Provided passage
-----

JohnSnowLabs · vkocaman · Jan 6, 2022 · Jan 6, 2022
diff --git a/docs/_posts/egenc/2022-01-06-bert_token_classifier_ner_deid_en.md b/docs/_posts/egenc/2022-01-06-bert_token_classifier_ner_deid_en.md
@@ -0,0 +1,175 @@
+---
+layout: model
+title: Detect PHI for Deidentification (BertForTokenClassifier)
+author: John Snow Labs
+name: bert_token_classifier_ner_deid
+date: 2022-01-06
+tags: [licensed, berfortokenclassification, deid, en]
+task: Named Entity Recognition
+language: en
+edition: Spark NLP for Healthcare 3.3.4
+spark_version: 2.4
+supported: true
+article_header:
+  type: cover
+use_language_switcher: "Python-Scala-Java"

-----

Exercise data
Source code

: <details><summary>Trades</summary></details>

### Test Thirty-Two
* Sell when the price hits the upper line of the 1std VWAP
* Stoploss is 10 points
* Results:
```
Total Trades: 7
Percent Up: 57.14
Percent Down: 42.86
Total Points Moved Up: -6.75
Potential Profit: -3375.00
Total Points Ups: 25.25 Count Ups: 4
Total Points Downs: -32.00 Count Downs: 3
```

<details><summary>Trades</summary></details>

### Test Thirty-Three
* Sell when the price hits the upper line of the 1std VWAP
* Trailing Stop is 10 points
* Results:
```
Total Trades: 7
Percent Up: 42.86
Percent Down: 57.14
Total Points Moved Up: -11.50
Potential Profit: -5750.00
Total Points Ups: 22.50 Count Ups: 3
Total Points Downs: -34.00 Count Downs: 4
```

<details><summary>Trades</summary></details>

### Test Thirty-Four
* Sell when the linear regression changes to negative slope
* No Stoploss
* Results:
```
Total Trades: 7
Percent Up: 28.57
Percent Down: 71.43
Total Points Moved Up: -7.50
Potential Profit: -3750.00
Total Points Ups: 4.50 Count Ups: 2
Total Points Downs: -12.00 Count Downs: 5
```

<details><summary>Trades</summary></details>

-----

Instructions
1) From the model card diff above, set down the lines starting at "JohnSnowLabs · vkocaman" and ending at "for Deidentification (BertForTokenClassifier)".
2) Which edition does the model card diff list for this model?

Solutions in order
1)
JohnSnowLabs · vkocaman · Jan 6, 2022 · Jan 6, 2022
diff --git a/docs/_posts/egenc/2022-01-06-bert_token_classifier_ner_deid_en.md b/docs/_posts/egenc/2022-01-06-bert_token_classifier_ner_deid_en.md
@@ -0,0 +1,175 @@
+---
+layout: model
+title: Detect PHI for Deidentification (BertForTokenClassifier)

2) Spark NLP for Healthcare 3.3.4